PROBLEM DESCRIPTION: Go through the listing below and output exactly the line with "outside the image.", the line with "48: (778, 249, 28.16)", and each line between; omit the rest.

DATA FOR THIS TASK:
Segment Open

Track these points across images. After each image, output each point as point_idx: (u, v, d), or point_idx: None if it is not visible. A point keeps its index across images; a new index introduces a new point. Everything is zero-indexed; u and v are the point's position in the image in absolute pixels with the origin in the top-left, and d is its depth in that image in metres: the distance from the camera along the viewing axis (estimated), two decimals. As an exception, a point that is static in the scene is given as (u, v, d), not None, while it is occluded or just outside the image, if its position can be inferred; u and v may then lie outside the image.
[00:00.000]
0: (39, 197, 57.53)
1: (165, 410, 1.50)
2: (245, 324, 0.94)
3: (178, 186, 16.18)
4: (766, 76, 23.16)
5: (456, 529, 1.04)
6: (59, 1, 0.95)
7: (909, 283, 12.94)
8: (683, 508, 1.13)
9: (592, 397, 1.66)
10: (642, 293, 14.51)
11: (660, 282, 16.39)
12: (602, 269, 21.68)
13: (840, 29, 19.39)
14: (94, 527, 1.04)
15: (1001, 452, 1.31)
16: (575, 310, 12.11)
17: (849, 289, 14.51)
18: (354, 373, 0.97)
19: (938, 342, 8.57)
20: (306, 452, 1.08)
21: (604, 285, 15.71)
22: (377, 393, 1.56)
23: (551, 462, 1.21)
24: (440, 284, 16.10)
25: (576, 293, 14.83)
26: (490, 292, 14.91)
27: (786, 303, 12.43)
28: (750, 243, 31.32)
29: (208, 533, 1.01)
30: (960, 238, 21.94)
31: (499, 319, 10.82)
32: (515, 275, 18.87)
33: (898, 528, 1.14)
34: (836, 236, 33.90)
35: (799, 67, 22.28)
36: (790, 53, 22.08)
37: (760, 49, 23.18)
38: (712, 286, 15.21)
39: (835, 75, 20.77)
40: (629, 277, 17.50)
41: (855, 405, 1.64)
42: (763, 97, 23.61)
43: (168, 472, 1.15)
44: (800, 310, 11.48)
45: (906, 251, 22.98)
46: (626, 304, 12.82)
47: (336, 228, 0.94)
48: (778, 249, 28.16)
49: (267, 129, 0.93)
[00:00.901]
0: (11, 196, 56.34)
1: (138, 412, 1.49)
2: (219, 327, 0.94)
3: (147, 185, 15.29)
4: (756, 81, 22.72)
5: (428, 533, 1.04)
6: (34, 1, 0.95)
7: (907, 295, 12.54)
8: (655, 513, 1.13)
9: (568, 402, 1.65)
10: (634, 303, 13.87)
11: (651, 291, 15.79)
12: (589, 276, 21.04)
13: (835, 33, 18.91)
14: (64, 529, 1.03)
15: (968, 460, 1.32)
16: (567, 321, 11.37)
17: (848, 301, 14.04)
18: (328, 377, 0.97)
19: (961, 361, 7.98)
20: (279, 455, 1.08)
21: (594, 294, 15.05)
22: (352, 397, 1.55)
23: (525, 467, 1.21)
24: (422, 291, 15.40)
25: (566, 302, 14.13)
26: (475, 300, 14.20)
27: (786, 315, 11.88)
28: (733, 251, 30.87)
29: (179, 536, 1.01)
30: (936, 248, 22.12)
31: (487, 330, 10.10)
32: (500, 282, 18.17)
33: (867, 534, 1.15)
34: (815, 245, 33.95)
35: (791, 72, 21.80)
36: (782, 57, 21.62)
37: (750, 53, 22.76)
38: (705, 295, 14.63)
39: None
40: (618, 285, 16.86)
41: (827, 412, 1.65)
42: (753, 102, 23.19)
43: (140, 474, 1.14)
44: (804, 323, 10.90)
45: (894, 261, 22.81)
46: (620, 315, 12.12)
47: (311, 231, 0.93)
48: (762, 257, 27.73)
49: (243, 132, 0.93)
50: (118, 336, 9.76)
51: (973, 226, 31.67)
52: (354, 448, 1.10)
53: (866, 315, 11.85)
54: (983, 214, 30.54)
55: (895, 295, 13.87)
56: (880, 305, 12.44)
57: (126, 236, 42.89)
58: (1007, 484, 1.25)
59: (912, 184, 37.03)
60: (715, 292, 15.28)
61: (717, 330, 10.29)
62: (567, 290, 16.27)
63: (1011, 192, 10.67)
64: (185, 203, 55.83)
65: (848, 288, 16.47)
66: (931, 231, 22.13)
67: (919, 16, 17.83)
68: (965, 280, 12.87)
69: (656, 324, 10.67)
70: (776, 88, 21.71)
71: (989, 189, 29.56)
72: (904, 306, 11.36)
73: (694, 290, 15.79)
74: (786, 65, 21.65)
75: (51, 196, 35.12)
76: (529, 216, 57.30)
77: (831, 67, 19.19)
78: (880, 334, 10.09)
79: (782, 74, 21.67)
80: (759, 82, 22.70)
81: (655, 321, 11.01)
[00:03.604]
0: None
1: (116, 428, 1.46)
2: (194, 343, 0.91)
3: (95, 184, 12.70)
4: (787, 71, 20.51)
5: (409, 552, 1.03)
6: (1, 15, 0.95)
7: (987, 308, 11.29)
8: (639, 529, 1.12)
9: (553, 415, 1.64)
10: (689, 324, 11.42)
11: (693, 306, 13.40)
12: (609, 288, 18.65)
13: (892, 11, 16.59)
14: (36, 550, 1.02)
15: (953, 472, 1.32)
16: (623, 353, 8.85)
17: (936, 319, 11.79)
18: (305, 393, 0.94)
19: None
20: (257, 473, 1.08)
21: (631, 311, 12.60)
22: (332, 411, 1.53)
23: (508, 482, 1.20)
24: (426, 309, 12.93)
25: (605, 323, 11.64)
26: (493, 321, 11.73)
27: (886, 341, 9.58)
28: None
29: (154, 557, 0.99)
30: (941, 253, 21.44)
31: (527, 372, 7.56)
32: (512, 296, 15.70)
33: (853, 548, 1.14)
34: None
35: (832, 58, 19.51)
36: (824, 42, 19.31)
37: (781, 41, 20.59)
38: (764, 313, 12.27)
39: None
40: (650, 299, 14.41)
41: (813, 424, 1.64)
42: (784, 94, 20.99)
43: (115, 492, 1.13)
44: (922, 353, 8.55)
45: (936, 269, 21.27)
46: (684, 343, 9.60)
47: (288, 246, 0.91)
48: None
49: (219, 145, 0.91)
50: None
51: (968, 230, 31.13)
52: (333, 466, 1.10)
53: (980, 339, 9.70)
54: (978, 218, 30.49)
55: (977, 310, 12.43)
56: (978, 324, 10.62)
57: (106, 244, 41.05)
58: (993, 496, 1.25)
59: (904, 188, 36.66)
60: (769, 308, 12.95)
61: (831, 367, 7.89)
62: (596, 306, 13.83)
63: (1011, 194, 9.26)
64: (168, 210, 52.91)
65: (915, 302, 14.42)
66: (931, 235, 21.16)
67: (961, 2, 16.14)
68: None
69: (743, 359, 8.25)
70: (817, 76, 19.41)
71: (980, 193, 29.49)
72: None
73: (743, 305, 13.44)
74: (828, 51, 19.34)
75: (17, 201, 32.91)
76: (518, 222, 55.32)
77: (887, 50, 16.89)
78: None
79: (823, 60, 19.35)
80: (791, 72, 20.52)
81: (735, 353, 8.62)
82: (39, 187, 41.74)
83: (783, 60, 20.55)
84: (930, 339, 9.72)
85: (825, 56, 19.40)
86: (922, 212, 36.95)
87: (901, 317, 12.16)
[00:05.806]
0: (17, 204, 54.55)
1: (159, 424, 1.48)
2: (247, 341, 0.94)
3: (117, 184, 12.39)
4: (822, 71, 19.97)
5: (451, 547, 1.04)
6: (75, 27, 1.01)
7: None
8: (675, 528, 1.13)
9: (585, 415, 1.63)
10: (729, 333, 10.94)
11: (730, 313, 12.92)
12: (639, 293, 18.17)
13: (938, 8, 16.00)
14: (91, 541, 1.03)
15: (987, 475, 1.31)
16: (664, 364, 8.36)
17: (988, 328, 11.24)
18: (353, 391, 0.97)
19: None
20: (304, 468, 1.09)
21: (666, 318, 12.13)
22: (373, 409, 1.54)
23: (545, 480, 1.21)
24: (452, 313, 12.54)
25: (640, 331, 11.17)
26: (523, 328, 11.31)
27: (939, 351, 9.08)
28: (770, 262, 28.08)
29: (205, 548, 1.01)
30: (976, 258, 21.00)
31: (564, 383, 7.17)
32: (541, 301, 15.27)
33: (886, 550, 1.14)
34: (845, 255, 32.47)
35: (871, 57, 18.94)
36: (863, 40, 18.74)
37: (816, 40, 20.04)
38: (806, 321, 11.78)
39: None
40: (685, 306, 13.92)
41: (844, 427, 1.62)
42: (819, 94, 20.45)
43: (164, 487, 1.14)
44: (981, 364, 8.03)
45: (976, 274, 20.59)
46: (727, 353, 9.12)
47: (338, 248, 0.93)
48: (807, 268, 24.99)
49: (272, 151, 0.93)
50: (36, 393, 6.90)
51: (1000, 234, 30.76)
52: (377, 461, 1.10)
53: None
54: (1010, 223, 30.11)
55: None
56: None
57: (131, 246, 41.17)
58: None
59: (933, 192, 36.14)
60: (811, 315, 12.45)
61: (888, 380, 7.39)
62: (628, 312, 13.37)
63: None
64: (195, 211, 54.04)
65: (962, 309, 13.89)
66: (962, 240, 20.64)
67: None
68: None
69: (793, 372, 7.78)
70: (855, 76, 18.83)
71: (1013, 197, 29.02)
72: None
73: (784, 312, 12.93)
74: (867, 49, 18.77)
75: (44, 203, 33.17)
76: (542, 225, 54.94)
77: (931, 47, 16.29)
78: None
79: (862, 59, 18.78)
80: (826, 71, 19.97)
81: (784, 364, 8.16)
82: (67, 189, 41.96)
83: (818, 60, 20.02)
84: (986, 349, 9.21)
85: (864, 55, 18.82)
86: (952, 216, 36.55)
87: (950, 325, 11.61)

Segment Closed
Segment Open

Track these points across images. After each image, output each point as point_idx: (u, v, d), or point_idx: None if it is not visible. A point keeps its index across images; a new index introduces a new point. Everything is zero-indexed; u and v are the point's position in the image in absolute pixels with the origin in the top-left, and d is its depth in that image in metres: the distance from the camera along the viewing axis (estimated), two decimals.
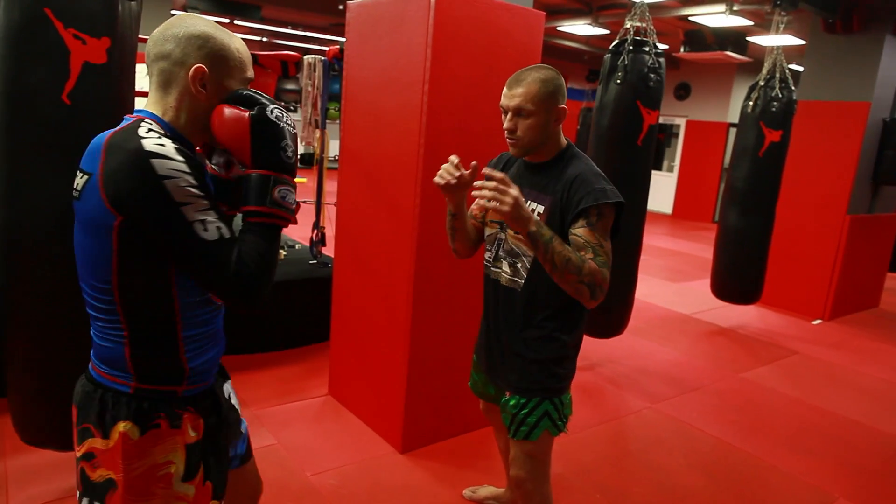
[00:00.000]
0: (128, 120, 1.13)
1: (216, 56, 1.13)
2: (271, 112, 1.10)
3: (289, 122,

Segment Closed

WRITTEN SOLUTION:
Track these points across images. After each image, output each point as point_idx: (u, v, d), or point_idx: None if it is not visible. A point keeps its index across images; a new index introduces a new point. Everything is zero-indexed; u and v are the point's position in the image in absolute pixels with the origin in the top-left, and d is its depth in that image in metres: the distance from the camera along the viewing axis (estimated), two decimals. As an exception, a point that is static in the scene is given as (u, v, d), not None, while it is occluded or just outside the image, if its position can be inferred; u and v may then lie outside the image.
[00:00.000]
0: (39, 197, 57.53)
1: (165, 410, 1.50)
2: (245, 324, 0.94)
3: (178, 186, 16.18)
4: (766, 76, 23.16)
5: (456, 529, 1.04)
6: (59, 1, 0.95)
7: (909, 283, 12.94)
8: (683, 508, 1.13)
9: (592, 397, 1.66)
10: (642, 293, 14.51)
11: (660, 282, 16.39)
12: (602, 269, 21.68)
13: (840, 29, 19.39)
14: (94, 527, 1.04)
15: (1001, 452, 1.31)
16: (575, 310, 12.11)
17: (849, 289, 14.51)
18: (354, 373, 0.97)
19: (938, 342, 8.57)
20: (306, 452, 1.08)
21: (604, 285, 15.71)
22: (377, 393, 1.56)
23: (551, 462, 1.21)
24: (440, 284, 16.10)
25: (576, 293, 14.83)
26: (490, 292, 14.91)
27: (786, 303, 12.43)
28: (750, 243, 31.32)
29: (208, 533, 1.01)
30: (960, 238, 21.94)
31: (499, 319, 10.82)
32: (515, 275, 18.87)
33: (898, 528, 1.14)
34: (836, 236, 33.90)
35: (799, 67, 22.28)
36: (790, 53, 22.08)
37: (760, 49, 23.18)
38: (712, 286, 15.21)
39: (835, 75, 20.77)
40: (629, 277, 17.50)
41: (855, 405, 1.64)
42: (763, 97, 23.61)
43: (168, 472, 1.15)
44: (800, 310, 11.48)
45: (906, 251, 22.98)
46: (626, 304, 12.82)
47: (336, 228, 0.94)
48: (778, 249, 28.16)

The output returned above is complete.